Guy-Roland Niangbo

Personal information
- Full name: Guy-Roland Niangbo Nassa
- Date of birth: May 21, 1986 (age 40)
- Place of birth: Abobo, Ivory Coast
- Height: 1.82 m (6 ft 0 in)
- Position: Left winger

Team information
- Current team: ASE Chastre

Youth career
- 2001–2005: Toumodi FC

Senior career*
- Years: Team / Apps / (Gls)
- 2005–2008: Charleroi-Marchienne / 33 / (11)
- 2008–2011: Bastia / 36 / (2)
- 2011: → Tubize (loan) / 12 / (1)
- 2011–2012: Luzenac / 14 / (4)
- 2012–2015: Istres / 42 / (8)
- 2015–2016: Boulogne / 33 / (1)
- 2016–2018: Marseille Consolat / 45 / (7)
- 2018–2019: Martigues / 42 / (7)
- 2019–2020: RUS Rebecq
- 2020–: ASE Chastre

= Guy-Roland Niangbo =

Ivorian footballer

Guy-Roland Niangbo Nassa (born 21 May 1986) is an Ivorian professional footballer who plays as a left winger for Belgian club ASE Chastre.

==Career==
Niangbo began his career in 2001 with Toumodi FC and moved to the Belgium club Charleroi-Marchienne in July 2005. There, he scored 12 goals in 33 games. He moved to Bastia in July 2008. In January 2011, he joined Tubize in the Belgian Second Division on loan.

Ahead of the 2019–20 season, Niangbo joined Belgian club RUS Rebecq.

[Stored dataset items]

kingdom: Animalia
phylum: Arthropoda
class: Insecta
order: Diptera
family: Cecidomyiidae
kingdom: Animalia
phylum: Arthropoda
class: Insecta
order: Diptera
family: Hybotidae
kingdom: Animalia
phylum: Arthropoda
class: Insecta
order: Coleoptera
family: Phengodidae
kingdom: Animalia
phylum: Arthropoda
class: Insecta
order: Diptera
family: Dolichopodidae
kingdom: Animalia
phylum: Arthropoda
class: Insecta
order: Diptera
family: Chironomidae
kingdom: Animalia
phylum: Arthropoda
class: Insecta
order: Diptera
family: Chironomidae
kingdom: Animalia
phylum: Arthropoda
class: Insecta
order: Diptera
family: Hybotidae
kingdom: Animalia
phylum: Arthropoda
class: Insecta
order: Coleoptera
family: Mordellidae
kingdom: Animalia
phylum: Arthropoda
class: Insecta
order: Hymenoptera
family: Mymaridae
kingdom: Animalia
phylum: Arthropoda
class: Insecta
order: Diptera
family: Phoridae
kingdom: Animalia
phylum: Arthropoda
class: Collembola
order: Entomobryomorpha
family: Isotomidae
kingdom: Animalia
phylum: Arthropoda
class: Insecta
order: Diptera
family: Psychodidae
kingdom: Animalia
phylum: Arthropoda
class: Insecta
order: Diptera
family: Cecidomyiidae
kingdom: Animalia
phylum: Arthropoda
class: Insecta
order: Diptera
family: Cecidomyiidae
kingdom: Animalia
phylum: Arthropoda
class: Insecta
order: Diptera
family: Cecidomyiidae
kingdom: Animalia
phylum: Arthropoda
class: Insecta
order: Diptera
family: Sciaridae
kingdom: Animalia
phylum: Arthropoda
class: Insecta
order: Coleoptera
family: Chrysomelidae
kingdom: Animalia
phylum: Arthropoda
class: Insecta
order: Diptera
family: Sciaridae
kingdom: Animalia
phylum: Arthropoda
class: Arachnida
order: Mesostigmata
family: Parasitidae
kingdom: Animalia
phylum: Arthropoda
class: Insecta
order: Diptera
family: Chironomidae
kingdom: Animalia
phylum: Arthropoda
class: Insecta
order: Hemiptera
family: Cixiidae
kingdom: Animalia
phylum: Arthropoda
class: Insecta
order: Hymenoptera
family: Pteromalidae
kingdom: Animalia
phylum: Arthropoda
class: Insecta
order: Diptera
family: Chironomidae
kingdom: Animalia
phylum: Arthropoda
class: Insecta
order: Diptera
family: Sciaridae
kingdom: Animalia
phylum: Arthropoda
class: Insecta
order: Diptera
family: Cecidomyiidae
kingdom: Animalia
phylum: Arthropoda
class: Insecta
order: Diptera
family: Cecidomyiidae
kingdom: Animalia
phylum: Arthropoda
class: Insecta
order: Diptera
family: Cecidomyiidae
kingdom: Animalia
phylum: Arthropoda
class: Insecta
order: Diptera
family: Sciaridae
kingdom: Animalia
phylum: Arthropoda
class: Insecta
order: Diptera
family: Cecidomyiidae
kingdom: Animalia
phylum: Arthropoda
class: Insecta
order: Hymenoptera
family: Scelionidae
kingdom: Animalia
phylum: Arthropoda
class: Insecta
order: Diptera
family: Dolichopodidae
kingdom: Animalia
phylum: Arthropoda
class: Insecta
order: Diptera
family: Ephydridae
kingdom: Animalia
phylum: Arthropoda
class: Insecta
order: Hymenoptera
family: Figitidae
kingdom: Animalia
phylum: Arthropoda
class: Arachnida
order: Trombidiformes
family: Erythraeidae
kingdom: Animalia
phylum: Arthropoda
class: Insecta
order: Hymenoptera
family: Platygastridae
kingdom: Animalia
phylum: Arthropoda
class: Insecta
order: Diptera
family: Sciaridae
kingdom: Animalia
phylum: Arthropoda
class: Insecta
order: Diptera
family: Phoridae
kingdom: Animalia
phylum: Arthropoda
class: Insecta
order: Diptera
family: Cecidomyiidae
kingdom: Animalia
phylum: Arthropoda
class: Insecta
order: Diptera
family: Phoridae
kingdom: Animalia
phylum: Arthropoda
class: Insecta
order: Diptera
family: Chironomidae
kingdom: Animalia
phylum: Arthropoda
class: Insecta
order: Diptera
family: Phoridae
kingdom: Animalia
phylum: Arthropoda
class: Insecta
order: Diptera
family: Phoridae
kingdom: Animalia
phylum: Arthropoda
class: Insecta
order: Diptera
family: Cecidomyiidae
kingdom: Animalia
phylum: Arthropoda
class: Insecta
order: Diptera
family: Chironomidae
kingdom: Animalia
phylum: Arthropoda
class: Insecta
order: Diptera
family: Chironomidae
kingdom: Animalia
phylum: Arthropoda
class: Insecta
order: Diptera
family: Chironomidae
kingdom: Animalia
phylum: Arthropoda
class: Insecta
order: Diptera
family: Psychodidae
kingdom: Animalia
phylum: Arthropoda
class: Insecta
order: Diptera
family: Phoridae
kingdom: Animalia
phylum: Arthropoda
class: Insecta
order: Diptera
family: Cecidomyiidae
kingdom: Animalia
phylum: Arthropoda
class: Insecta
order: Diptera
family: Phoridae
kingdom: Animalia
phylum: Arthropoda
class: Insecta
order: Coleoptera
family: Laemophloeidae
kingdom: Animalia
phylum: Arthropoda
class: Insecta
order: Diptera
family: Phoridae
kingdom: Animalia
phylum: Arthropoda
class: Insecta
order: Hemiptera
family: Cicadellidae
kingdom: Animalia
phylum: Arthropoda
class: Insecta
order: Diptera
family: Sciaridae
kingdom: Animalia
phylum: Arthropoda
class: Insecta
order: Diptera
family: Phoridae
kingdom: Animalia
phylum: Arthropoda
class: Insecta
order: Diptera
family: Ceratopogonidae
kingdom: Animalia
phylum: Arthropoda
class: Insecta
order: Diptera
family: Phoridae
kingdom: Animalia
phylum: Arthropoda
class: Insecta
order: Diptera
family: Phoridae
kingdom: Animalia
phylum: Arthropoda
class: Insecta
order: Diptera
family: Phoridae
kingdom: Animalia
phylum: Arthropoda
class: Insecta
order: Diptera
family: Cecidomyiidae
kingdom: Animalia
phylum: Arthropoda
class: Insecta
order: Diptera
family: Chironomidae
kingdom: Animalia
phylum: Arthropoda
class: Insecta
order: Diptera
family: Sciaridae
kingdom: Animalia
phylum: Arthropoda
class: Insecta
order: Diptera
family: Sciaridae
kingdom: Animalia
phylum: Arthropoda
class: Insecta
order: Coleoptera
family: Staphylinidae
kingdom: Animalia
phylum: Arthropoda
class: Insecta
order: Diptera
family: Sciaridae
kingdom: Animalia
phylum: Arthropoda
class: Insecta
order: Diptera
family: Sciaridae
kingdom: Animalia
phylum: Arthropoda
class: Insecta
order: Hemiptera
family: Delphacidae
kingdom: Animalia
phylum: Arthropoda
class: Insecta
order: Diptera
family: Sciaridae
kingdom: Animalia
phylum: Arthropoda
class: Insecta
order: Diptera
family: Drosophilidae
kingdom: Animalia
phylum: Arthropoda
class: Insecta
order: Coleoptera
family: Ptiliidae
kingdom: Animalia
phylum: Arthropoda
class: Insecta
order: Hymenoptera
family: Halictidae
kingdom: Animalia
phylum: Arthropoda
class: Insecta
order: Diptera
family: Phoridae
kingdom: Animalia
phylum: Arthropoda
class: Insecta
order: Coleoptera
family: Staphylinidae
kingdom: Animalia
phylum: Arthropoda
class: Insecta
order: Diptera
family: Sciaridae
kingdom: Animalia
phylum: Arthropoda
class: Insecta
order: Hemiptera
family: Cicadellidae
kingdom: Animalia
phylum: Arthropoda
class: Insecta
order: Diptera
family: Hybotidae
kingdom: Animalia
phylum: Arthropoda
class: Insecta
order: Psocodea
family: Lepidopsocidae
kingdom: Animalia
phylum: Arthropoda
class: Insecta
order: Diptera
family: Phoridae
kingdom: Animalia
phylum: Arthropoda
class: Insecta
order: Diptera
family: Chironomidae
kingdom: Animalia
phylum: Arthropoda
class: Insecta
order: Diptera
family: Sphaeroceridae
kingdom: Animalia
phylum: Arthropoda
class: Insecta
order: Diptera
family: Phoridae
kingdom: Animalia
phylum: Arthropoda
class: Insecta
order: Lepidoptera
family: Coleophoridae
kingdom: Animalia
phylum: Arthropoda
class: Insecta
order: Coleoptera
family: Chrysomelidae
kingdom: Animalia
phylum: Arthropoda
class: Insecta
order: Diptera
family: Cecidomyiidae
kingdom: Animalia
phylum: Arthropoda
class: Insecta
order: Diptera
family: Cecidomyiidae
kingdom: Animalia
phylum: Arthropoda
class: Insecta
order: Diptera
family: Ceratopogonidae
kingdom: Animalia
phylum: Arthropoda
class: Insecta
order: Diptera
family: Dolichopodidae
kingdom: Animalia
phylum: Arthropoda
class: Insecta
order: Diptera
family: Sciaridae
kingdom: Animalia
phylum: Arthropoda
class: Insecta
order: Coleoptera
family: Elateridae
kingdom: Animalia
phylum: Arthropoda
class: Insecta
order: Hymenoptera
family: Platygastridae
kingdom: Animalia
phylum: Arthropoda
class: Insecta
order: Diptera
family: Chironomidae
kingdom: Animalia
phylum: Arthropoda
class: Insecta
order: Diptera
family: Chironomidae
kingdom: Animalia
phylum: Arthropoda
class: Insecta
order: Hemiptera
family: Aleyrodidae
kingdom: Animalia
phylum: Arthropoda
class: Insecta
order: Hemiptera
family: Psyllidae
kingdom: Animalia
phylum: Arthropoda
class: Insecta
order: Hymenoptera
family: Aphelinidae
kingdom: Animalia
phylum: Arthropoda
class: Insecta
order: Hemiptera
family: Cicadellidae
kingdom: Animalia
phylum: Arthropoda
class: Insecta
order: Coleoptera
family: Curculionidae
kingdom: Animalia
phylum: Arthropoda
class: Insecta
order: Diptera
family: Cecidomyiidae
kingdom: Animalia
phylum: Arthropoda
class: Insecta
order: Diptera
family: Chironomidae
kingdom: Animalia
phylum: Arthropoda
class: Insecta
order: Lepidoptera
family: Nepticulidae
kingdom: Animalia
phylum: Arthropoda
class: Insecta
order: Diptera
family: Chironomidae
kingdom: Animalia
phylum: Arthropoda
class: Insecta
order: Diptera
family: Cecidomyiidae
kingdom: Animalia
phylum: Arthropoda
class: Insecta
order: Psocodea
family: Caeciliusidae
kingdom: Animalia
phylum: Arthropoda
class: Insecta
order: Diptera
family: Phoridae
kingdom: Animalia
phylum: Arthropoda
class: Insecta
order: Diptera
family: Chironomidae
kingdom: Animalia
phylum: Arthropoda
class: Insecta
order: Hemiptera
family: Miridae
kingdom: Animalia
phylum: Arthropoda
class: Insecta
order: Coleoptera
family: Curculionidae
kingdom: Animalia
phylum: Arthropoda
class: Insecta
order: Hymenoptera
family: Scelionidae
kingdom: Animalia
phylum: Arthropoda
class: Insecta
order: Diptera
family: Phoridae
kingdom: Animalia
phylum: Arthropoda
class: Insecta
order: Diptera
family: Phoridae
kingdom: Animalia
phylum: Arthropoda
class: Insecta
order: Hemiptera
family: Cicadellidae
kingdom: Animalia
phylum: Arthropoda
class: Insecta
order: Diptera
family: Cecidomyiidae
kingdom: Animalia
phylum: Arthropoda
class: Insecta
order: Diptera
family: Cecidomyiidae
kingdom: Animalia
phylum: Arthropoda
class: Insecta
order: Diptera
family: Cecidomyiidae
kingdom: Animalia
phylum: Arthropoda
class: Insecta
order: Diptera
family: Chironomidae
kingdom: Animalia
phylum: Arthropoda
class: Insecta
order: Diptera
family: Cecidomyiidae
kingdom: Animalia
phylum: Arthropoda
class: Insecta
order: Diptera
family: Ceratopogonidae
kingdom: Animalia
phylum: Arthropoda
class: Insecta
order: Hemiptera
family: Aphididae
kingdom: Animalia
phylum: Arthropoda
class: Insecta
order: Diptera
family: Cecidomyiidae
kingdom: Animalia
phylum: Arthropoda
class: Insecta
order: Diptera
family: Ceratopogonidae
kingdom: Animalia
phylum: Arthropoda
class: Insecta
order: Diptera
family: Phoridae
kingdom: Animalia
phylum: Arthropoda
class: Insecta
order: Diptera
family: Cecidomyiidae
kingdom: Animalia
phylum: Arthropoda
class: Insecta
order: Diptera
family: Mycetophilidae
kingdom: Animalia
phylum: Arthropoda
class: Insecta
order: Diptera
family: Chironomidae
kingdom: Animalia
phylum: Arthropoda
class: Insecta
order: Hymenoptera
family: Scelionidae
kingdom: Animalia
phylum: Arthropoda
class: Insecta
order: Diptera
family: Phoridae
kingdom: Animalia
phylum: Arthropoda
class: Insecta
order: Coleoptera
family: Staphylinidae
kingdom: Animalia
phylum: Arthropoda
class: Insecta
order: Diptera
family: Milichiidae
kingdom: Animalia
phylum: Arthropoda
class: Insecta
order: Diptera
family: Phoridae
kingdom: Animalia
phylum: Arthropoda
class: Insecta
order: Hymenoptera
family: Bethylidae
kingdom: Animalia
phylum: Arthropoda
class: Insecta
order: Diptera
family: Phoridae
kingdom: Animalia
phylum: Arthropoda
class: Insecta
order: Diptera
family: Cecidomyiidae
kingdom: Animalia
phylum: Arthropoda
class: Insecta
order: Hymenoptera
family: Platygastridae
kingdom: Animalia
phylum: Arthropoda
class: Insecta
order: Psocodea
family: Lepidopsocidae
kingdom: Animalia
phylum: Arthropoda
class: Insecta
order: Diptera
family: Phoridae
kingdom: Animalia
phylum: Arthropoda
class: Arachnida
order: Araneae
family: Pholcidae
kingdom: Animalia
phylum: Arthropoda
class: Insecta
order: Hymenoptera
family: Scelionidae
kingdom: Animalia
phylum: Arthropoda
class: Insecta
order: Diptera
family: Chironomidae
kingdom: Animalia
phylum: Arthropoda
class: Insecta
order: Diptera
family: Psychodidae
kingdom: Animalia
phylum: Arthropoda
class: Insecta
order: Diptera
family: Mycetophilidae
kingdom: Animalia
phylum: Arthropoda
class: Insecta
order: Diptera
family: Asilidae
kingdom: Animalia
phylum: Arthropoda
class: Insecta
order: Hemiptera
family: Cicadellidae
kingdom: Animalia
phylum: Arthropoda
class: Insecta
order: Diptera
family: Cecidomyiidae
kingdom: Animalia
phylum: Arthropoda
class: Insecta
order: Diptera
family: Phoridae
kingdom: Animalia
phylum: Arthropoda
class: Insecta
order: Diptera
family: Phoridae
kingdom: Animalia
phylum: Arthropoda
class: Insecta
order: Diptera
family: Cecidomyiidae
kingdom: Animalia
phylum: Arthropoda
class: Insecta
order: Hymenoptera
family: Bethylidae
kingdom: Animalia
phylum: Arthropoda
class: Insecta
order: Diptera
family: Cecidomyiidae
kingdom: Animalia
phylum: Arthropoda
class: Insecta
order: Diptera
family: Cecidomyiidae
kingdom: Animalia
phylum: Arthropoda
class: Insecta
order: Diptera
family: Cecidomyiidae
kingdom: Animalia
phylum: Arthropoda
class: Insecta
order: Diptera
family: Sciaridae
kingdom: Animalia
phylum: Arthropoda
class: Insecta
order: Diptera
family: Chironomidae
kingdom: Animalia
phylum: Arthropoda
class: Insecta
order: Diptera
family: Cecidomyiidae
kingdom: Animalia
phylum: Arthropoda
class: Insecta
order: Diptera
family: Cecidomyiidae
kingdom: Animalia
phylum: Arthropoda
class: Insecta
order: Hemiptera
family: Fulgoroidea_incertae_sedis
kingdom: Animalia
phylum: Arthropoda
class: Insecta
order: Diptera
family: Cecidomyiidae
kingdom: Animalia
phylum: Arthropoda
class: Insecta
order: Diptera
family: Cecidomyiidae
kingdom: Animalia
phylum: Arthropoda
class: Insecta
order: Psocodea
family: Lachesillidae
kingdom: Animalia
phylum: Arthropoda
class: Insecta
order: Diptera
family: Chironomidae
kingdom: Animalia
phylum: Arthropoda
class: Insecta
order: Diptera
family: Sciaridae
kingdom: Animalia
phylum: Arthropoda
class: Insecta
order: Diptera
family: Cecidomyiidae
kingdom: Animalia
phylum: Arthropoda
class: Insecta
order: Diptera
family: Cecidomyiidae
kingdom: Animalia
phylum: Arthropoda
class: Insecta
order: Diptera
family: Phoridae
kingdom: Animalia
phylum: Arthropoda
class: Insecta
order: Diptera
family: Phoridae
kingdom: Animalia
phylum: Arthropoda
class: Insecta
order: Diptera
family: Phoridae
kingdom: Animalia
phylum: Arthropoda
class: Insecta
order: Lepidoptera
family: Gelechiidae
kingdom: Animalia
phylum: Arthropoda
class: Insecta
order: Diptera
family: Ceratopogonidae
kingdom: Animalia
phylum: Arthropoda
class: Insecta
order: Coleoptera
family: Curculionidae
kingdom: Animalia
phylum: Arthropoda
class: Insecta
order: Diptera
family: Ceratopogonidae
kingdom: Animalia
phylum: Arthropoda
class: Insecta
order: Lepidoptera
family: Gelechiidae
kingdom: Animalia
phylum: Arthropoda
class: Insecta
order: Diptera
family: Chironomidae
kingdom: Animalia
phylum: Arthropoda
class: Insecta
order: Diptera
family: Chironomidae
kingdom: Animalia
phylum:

§ **Problems to work on**:
- A) Reproduce the passage of the Niangbo profile that runs from "Ivorian footballer" to "Division on loan.".
- B) Name every club mentioned in the "Career" section of the Niangbo profile.

§ **Responses by item number**:
- A)
Ivorian footballer

Guy-Roland Niangbo Nassa (born 21 May 1986) is an Ivorian professional footballer who plays as a left winger for Belgian club ASE Chastre.

==Career==
Niangbo began his career in 2001 with Toumodi FC and moved to the Belgium club Charleroi-Marchienne in July 2005. There, he scored 12 goals in 33 games. He moved to Bastia in July 2008. In January 2011, he joined Tubize in the Belgian Second Division on loan.

- B)
- Toumodi FC
- Charleroi-Marchienne
- Bastia
- Tubize
- RUS Rebecq